Remember the towering halfway mark I spoke of in such poetic terms last night? I glimpsed it today. If the moment had been possessed of physical shape, I would have hugged it tight, particularly as it happened to coincide with me flattening the 90,000-word mark at last. Having reached the quite respectable 80,000s, I had stuck and stagnated there for longer than I’d admit to an audience larger than my bedroom mirror. And now look at me, mere weeks after rolling up my inner sleeves and getting on with it! I never thought numbers could make me this happy.

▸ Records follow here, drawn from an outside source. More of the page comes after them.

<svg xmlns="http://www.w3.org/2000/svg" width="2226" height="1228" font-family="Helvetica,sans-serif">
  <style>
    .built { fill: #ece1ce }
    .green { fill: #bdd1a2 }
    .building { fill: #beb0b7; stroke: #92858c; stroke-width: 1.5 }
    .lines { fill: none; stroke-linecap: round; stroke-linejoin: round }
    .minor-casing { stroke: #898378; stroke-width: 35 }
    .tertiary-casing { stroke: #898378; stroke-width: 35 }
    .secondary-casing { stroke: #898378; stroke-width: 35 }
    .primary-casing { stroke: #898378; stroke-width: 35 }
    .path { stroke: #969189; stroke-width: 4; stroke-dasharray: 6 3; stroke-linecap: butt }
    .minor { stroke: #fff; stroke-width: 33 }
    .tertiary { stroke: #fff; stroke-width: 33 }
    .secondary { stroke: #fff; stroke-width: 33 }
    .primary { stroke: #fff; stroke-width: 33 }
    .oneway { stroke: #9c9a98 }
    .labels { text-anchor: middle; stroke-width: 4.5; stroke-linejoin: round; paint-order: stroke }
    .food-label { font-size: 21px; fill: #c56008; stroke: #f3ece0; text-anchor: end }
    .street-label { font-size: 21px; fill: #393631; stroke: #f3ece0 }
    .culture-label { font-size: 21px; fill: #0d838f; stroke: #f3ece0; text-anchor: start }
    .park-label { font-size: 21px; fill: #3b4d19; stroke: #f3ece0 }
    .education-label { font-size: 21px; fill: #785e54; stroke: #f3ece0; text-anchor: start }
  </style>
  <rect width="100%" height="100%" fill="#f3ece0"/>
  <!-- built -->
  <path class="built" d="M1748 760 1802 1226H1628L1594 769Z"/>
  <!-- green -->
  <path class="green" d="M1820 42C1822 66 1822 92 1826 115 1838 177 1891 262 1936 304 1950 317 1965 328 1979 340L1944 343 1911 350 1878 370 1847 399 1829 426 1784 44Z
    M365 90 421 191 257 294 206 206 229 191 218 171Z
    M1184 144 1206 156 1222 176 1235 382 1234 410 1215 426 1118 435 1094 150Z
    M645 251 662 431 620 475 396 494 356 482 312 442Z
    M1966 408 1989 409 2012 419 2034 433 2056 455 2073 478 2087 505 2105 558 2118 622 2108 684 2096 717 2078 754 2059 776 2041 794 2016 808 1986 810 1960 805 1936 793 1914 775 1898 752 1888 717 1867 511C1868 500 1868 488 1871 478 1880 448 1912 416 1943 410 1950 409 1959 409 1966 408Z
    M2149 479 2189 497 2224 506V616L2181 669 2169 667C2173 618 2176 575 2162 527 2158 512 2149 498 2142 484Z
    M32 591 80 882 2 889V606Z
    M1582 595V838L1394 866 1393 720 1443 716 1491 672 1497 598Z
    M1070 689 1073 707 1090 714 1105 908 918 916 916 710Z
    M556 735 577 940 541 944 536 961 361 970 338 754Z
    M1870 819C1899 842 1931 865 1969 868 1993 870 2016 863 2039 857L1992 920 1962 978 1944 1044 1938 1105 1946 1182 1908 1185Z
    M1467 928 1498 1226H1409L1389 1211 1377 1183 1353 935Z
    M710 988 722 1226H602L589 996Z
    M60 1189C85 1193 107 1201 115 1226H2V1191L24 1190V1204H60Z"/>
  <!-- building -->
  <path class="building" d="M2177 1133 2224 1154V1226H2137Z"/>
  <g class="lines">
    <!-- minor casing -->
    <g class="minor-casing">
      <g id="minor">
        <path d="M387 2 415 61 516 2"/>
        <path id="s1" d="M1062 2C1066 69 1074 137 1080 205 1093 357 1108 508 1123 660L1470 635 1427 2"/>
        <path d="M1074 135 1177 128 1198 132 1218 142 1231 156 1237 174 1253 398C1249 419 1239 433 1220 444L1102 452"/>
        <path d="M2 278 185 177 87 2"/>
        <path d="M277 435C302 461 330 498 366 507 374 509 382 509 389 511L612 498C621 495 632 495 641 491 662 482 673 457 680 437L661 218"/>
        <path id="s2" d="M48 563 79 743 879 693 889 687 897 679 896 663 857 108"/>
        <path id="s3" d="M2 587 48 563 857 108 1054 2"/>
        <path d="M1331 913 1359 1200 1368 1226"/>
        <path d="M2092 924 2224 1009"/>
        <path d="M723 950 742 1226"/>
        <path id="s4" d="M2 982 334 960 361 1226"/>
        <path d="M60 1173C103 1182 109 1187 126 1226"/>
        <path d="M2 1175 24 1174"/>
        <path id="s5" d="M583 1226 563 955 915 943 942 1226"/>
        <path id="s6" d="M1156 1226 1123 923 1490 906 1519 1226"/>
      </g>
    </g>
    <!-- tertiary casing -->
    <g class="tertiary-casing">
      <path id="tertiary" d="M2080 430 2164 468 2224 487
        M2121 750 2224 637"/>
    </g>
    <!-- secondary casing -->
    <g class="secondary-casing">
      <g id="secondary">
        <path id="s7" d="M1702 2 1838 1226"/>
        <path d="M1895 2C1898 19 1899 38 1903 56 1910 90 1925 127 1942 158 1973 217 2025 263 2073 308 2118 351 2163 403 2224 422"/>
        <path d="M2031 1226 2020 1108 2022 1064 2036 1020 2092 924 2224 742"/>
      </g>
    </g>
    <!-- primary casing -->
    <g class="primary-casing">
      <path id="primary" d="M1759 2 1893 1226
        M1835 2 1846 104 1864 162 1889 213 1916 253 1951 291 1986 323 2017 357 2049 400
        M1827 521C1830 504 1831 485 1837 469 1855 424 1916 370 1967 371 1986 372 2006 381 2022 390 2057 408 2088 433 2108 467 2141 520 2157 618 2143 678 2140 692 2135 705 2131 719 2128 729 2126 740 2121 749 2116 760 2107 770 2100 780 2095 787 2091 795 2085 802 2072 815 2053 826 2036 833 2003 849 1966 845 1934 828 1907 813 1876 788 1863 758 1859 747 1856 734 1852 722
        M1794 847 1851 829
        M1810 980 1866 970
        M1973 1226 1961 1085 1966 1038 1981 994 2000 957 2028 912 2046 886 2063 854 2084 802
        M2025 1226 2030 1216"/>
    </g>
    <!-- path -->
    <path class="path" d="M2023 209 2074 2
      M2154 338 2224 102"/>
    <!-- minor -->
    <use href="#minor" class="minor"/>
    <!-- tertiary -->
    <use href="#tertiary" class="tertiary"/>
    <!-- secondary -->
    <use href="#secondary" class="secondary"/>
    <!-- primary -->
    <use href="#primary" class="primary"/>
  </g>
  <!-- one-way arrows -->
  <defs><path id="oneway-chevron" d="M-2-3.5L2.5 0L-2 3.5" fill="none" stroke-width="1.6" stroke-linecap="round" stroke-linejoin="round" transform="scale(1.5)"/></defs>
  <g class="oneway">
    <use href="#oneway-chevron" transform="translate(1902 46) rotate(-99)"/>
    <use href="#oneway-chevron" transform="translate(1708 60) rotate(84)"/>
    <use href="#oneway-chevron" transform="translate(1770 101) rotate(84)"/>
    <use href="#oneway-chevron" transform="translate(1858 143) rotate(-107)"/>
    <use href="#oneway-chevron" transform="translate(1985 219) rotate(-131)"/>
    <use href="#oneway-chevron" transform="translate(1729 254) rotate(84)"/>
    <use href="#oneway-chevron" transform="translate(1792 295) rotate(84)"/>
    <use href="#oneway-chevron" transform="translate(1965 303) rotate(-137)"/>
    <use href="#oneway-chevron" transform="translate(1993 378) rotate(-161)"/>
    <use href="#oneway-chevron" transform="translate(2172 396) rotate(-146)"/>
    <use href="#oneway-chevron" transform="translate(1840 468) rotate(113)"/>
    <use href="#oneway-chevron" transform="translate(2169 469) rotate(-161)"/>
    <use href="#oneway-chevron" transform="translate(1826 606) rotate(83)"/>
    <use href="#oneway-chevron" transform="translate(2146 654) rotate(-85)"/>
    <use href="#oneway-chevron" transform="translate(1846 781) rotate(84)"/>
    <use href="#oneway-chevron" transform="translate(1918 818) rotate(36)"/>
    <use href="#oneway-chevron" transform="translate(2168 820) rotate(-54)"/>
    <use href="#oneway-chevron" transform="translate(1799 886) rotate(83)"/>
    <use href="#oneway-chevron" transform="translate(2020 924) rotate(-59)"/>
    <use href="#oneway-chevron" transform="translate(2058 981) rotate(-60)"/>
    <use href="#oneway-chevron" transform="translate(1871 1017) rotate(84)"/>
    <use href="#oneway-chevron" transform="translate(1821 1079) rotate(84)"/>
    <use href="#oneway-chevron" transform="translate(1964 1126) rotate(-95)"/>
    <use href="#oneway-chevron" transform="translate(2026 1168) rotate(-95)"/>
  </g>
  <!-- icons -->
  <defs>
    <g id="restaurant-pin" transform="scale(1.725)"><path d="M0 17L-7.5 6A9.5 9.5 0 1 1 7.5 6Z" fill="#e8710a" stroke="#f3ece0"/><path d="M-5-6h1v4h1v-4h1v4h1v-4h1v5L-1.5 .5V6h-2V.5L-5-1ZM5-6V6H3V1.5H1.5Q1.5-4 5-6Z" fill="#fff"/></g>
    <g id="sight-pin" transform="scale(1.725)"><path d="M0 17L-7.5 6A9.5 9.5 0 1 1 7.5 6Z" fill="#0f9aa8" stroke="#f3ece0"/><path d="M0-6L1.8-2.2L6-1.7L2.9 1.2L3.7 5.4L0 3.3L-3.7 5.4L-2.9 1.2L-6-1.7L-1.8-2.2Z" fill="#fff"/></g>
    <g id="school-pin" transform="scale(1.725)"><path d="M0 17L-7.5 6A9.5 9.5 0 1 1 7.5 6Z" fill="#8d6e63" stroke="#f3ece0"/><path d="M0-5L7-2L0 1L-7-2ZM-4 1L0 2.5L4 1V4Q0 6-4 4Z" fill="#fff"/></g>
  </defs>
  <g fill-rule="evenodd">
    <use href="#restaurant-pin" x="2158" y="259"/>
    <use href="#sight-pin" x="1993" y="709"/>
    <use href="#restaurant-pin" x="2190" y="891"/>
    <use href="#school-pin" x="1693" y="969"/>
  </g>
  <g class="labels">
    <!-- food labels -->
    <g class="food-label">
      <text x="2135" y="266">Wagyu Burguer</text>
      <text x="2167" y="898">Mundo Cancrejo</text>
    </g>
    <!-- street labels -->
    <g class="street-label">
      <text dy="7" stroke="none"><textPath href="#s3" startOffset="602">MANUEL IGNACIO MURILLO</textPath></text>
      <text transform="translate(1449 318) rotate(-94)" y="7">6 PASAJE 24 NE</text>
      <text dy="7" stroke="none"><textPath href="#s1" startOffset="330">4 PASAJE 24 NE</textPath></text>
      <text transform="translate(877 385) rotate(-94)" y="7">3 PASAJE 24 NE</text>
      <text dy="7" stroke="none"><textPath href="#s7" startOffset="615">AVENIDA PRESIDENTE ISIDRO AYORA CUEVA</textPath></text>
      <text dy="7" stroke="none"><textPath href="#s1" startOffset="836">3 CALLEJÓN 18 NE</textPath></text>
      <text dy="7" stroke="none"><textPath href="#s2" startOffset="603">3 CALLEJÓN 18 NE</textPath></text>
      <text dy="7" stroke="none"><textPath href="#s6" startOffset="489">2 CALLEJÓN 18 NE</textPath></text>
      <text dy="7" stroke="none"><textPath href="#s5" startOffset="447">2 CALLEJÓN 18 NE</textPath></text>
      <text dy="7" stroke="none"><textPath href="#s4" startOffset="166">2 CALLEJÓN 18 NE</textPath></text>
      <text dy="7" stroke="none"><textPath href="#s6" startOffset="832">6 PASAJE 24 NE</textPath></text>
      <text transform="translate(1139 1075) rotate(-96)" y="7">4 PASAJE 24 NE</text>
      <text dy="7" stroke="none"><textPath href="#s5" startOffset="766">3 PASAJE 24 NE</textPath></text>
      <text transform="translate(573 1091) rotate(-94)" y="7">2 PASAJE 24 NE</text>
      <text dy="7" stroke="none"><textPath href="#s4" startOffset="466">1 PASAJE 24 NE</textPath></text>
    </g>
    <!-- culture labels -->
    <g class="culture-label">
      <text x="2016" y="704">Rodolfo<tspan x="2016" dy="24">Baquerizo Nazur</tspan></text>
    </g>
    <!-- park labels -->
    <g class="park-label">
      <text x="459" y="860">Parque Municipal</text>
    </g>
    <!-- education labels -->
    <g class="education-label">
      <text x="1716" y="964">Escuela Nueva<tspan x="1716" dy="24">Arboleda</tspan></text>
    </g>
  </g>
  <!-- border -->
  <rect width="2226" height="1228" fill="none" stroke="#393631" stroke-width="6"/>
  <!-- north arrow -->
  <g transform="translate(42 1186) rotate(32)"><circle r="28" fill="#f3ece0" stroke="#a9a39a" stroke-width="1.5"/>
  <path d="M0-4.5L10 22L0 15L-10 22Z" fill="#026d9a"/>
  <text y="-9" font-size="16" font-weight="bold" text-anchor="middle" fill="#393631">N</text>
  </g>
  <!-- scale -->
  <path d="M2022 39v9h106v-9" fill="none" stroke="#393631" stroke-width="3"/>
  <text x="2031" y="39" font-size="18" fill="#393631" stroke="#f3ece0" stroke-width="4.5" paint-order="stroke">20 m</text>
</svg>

Yesterday’s work stilted by not knowing how to tackle the middle section of 9.3, I slept on it, only to find I was none the wiser. So I did what any other writer with a deadline would have done, dotted a few meaningful asterisks, and skipped to the end. I am stoked over the falling into place of the much needed conceptual bridge between Parts 1 and 2 – although as it turned out, my previously recorded epiphany might have been short-lived. Not sure. On one hand, the character involved is too dead to appear in 9.3; on the other hand, narrative will find a way. We shall see. In the meantime, some might say your cast is definitely too big if you can’t keep straight the list of the ones who are actually alive; in my defence, I shall say it’s as small as I can make it, read: half what it used to be. For someone who can’t count, I do have an unhealthy love for epic numbers, it seems. How delightfully suicidal of me.

The whole "end of the beginning" proceedings were given further spark by conscious interaction with the idea of foreshadowing / irony as discussed by my dear colleague, Eric Satchwill. It dawned on me while reading his words the other day that my foreshadowing doesn’t tend to be very shadowy – I have always approached fictional relations by being dreadfully upfront with the reader and as murky as a cup of English coffee with my characters. This tendency has just got more marked since I have started being steeped in Renaissance drama day in, day out. You know that moment in the theatre when you want to jump up and shout to Othello/Romeo “she is innocent/alive you fool, no one needs to die tonight,” yet you get some sort of twisted pleasure in witnessing a bloodshed you knew to have been entirely preventable? It is that moment I strive for, and today I knew my own emotive agenda better. The only writing tool sharper than self-awareness, I will always say provided I say it after today, is further self-awareness.

So thank you, Eric, for making me reflect on my craft enough to realise how (sometimes) spoilers can be in everybody’s interest – dramatically speaking, that is.